Looking at its overall economy over the past 25 years, China has transitioned from an economy only four times larger than Hong Kong to one almost 40 times as large. Hong Kong was a global center of finance, a bridge to the outside world, and a source of prestige for China in 1997. Today China is the world’s second-largest economy, its currency is part of the IMF’s Special Drawing Rights, and its bond and stock markets are now accessible to global investors (its equity market, while not yet included to its full extent in global indices, is the world’s third largest). Clearly, the dog and its tail have traded places and that shift is getting reflected in relative political power, much to the chagrin of free-market, free-thinking Hong Kongers.

Still a Gateway to Asia

While not the golden goose it might have been in the past, Hong Kong remains the premier gateway to Asia for foreign investors. The highly laissez faire nature of its capitalist system continues to garner the top spot in most surveys of economic freedom, well ahead of Singapore (generally in the second spot) and the U.S. (which hovers around tenth). So far the weekends of unrest in the streets have been solely between Hong Kong-based protestors and local police. The Chinese have wisely chosen not to bring out their People’s Liberation Army troops garrisoned in Hong Kong. We believe this is very unlikely to become another Tiananmen Square but, as implied above, the current protests have been a taste of the struggle against inevitable policy convergence over the next generation. So where does that leave investors?

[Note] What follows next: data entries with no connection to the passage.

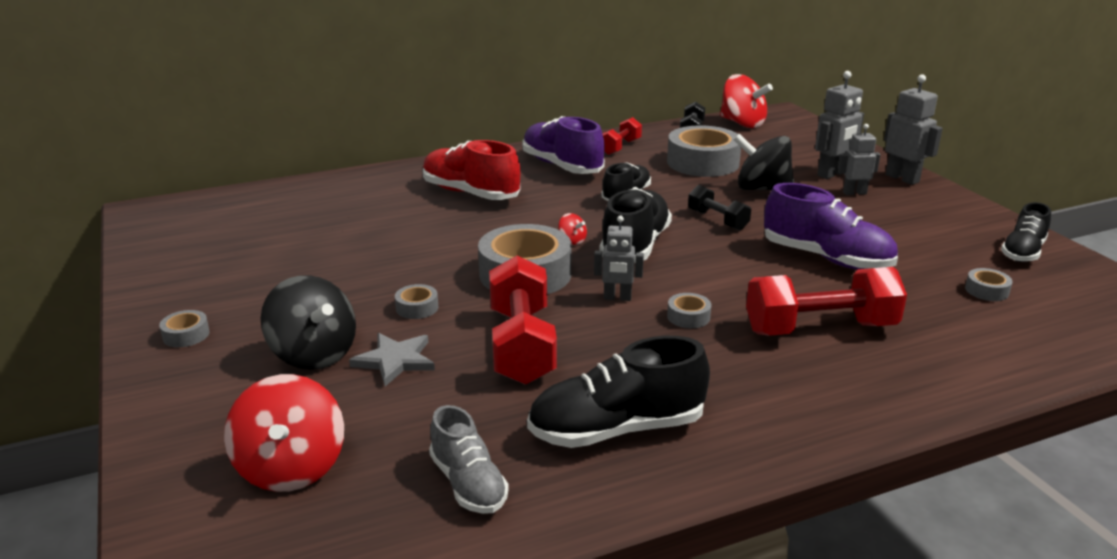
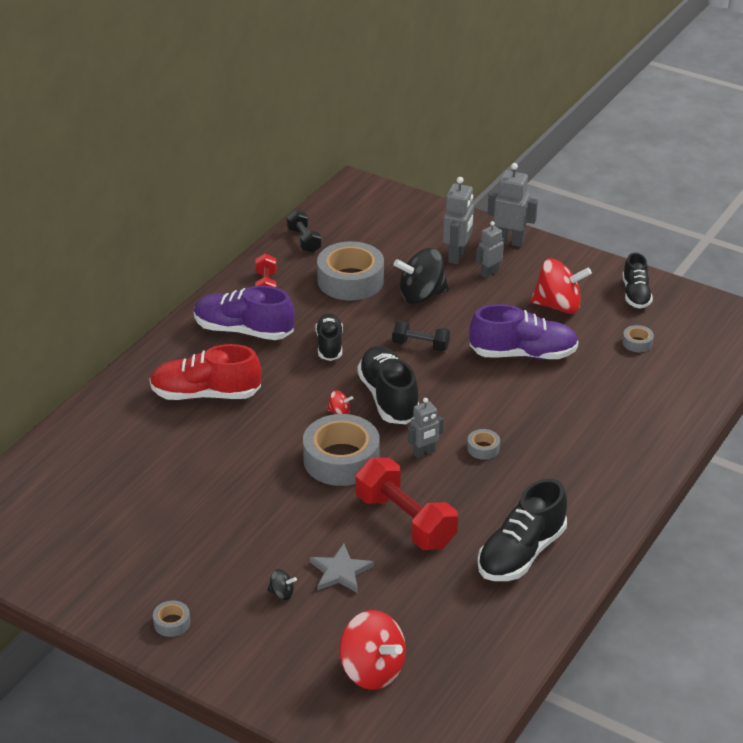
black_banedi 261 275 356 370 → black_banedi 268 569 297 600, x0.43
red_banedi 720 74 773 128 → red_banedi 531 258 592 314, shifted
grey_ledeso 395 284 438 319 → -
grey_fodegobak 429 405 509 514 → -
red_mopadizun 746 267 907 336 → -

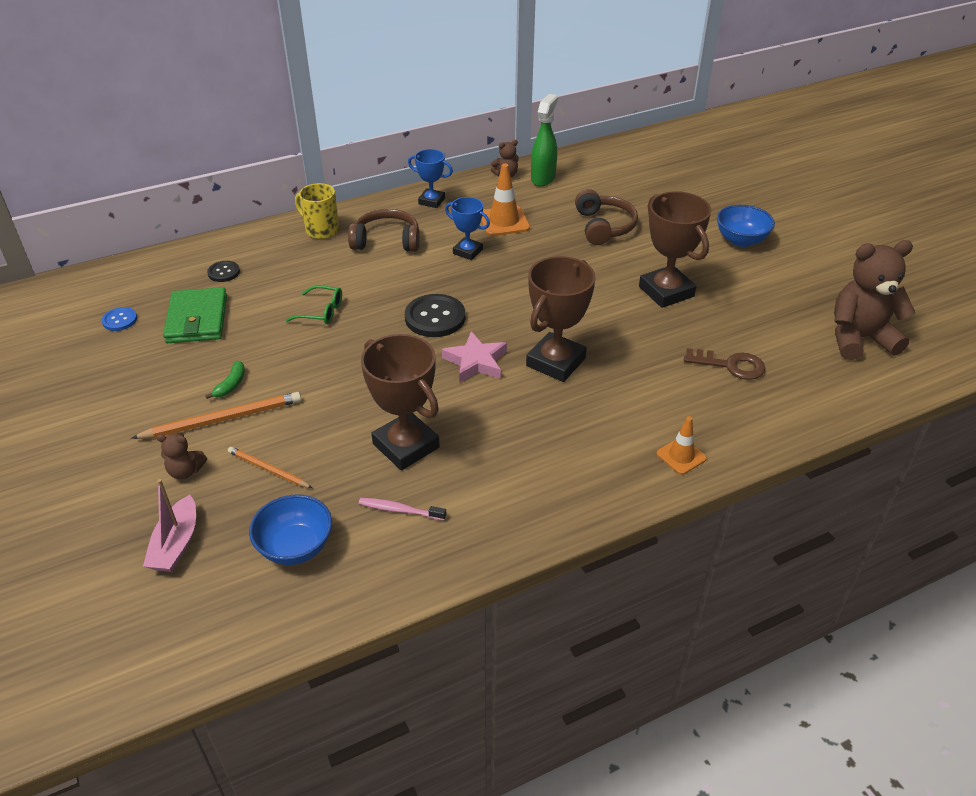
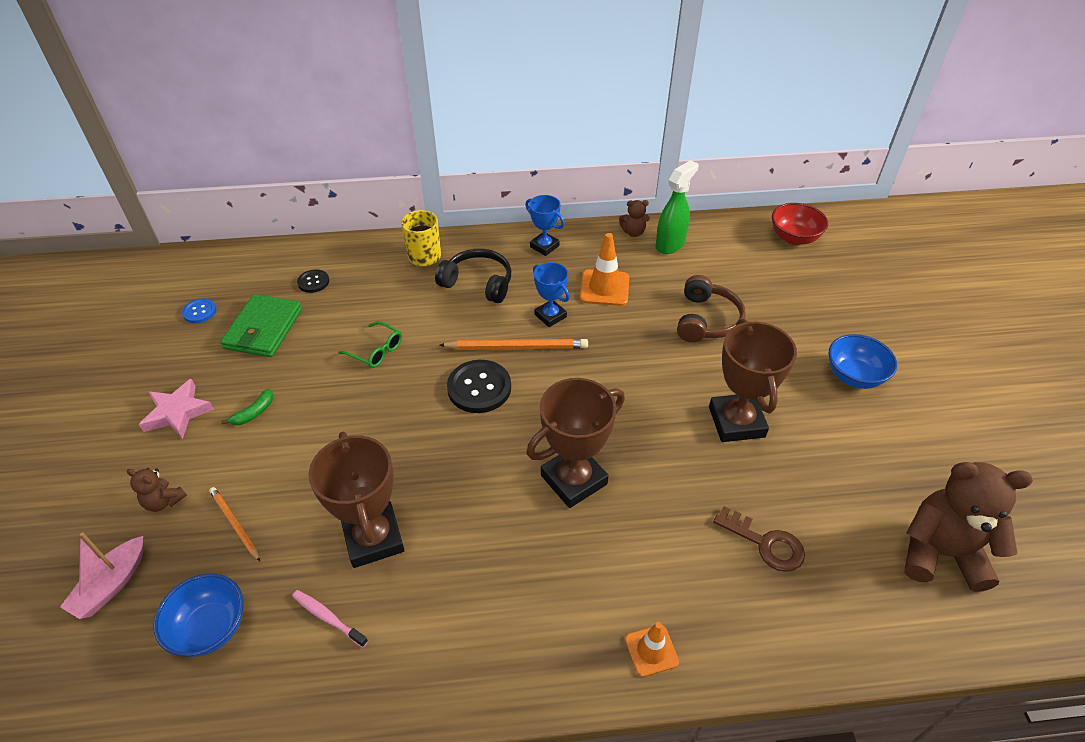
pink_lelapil 442 331 507 383 → pink_lelapil 139 379 214 439, shifted
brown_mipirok 348 209 420 252 → black_mipirok 435 249 511 303
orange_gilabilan 131 392 301 439 → orange_gilabilan 440 339 588 350, shifted
- → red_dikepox 772 203 828 245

In the short-term, the protests have cast a pall over the market, but will likely have longer-term effects as well. One of the world’s largest e-commerce companies has never had a listing in China despite being based in Hangzhou, China; instead, it made the U.S. its primary market. Earlier this year, the firm considered doing a parallel listing in Hong Kong to diversify its risks as the trade war between China and the U.S. escalated. Then, in August, with the street protests heating up, the firm postponed that decision.

Similarly, Saudi Arabia has been debating where to list shares in its national oil company. The initial candidates (outside of the local Saudi exchange) were Tokyo, U.S., UK, and Hong Kong. The U.S. fell out of consideration due to required disclosures and the risk of asset seizure if Saudi Arabia were to be designated as a sponsor of terrorism. The UK was dropped over the ambiguity around Brexit. Hong Kong, an early front-runner, was ruled out because of the recent and potential long-term risks related to Hong Kong’s relationship with the mainland. In the end, Tokyo is likely to get the listing as the “least-dirty-shirt.”

From a longer-term perspective, Hong Kong has historically benefited as a landing spot for Chinese wealth fleeing the mainland (think the sky-high prices for Hong Kong residential real estate). The appeal of Hong Kong for Chinese workers and capital can only be diminished by even incremental moves to bring Hong Kong’s systems more in line with the mainland’s. Less volatile shores, such as Singapore’s, might see a marginal benefit here.

When I next return to Hong Kong, I expect the trip in from the airport will be easier, but I suspect real changes will be hard to discern. Hong Kong remains a critical symbol for China and so the goose remains golden, if a bit chipped.